* DOCUMENT SEGMENT *
----

School sucks, doesn’t it? Well, it doesn’t have to. What if you could combine your scholastic studies with the bullshit you discuss with your skateboarding buddies? Turns out, you can!
We rounded up five peer-reviewed pieces of skate scholarship, broke them out of their ivory paywalls, and shared them in full here to get your mind juices flowing. We even wrote our own little takeaways for each to prove we did our homework.
If you want more, check out the first run of the Jenkem Akademik Journal we did back in 2016, where we just touched the tip of all the smart sentences undertaken in the pursuit of PhDs.
And if you’d rather just skate without thinking too much about it, you can stop reading now and go do that, dummy. No harm no foul.
This article looks to answer questions surrounding the concept of aging across different youth subcultures. It’s not something I had really thought about before, but young skaters actually have a good track record of treating older skaters pretty well, at least when compared to other youth subcultures.
Younger punks often look sourly at aging punks in studded leather jackets and spiked hair when they pull up to gigs. Young hip-hop fans dub those over 30 to be “old heads” for pushing outdated tastes and opinions, and pretty much all hardcore kids agree that old hardcore guys are creeps. In these subcultures, elders are often pushed to the fringes — they literally stand in the back of the venue at shows – but in skating, we actively support and celebrate older participants.

----

Stored records
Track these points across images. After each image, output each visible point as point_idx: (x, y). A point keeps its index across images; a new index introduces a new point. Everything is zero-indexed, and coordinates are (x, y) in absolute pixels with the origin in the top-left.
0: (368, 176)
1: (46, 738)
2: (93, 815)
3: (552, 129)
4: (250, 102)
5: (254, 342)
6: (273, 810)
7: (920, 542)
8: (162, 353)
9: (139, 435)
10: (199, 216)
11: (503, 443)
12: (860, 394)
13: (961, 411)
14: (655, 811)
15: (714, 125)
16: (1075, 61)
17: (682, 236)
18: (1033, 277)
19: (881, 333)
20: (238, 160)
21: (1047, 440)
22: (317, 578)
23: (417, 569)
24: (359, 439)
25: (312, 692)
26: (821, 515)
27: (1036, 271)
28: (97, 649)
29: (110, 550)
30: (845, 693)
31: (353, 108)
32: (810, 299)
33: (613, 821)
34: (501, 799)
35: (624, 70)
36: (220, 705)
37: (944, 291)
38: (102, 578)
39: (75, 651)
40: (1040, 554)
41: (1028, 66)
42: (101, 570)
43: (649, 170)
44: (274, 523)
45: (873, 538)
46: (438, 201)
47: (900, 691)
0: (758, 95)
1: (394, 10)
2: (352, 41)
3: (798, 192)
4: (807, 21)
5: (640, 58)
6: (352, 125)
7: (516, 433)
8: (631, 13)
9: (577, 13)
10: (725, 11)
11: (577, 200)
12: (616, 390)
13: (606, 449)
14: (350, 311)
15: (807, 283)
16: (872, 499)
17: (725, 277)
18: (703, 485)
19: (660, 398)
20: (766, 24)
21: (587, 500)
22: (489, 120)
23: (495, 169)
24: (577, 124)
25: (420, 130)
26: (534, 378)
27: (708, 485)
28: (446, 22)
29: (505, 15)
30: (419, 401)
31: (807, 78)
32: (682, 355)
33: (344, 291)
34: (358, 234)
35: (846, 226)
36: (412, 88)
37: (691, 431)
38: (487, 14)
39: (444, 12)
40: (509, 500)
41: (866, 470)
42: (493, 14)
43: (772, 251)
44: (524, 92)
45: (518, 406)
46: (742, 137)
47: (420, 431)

----

* WRITTEN TASK *
Retype the skate scholarship article above word for word, from its first sentence to its last.

* IN RESPONSE *
School sucks, doesn’t it? Well, it doesn’t have to. What if you could combine your scholastic studies with the bullshit you discuss with your skateboarding buddies? Turns out, you can!
We rounded up five peer-reviewed pieces of skate scholarship, broke them out of their ivory paywalls, and shared them in full here to get your mind juices flowing. We even wrote our own little takeaways for each to prove we did our homework.
If you want more, check out the first run of the Jenkem Akademik Journal we did back in 2016, where we just touched the tip of all the smart sentences undertaken in the pursuit of PhDs.
And if you’d rather just skate without thinking too much about it, you can stop reading now and go do that, dummy. No harm no foul.
This article looks to answer questions surrounding the concept of aging across different youth subcultures. It’s not something I had really thought about before, but young skaters actually have a good track record of treating older skaters pretty well, at least when compared to other youth subcultures.
Younger punks often look sourly at aging punks in studded leather jackets and spiked hair when they pull up to gigs. Young hip-hop fans dub those over 30 to be “old heads” for pushing outdated tastes and opinions, and pretty much all hardcore kids agree that old hardcore guys are creeps. In these subcultures, elders are often pushed to the fringes — they literally stand in the back of the venue at shows – but in skating, we actively support and celebrate older participants.